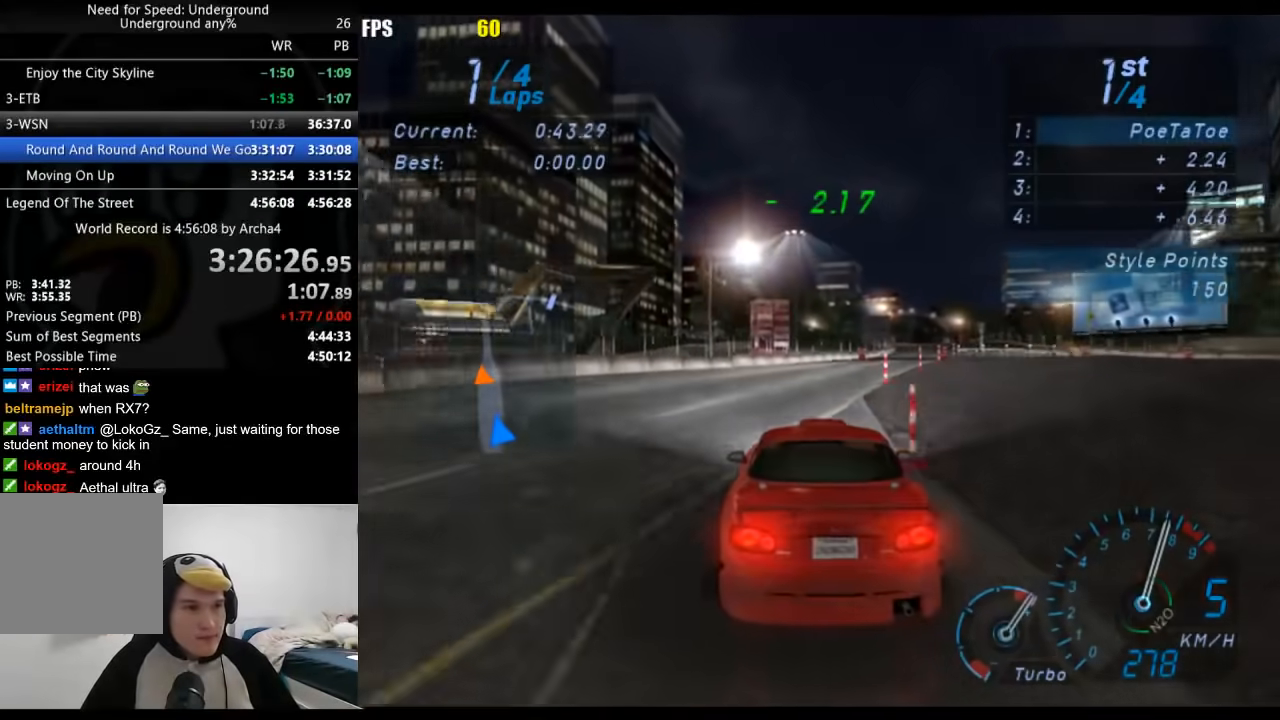
{"buttons": [], "left_stick": "right", "right_stick": "center", "events": []}
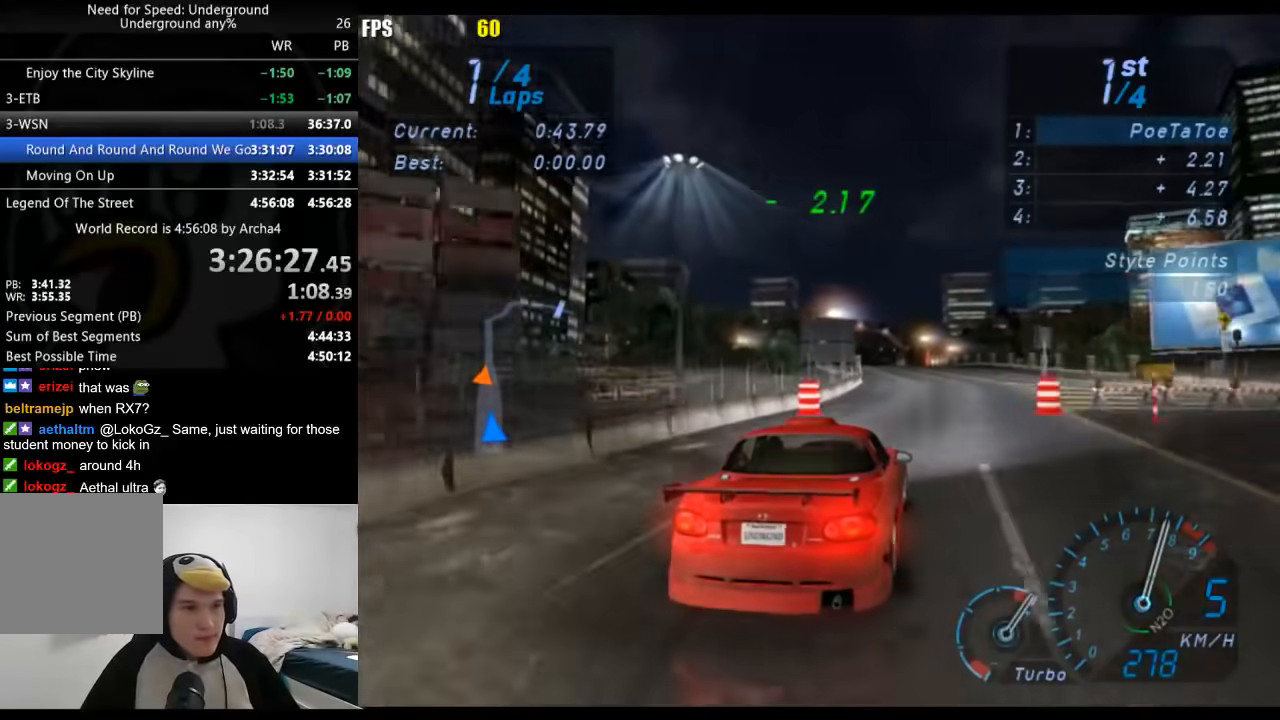
{"buttons": [], "left_stick": "down-left", "right_stick": "center", "events": [[100, "left_stick", "center"], [183, "left_stick", "down-left"]]}
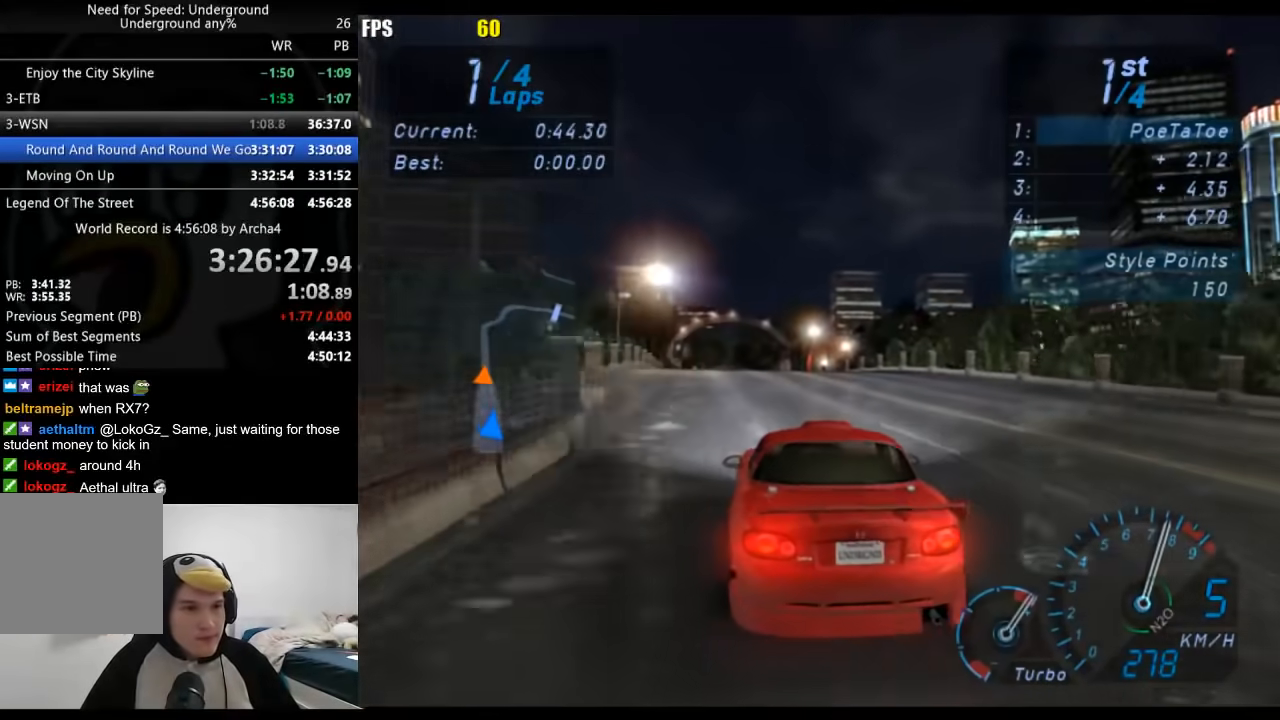
{"buttons": [], "left_stick": "center", "right_stick": "center", "events": [[233, "left_stick", "center"]]}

################

**What you need to do:** Please output each line above exactly and omit all images.

**Result of the task:**
{"buttons": [], "left_stick": "right", "right_stick": "center", "events": []}
{"buttons": [], "left_stick": "down-left", "right_stick": "center", "events": [[100, "left_stick", "center"], [183, "left_stick", "down-left"]]}
{"buttons": [], "left_stick": "center", "right_stick": "center", "events": [[233, "left_stick", "center"]]}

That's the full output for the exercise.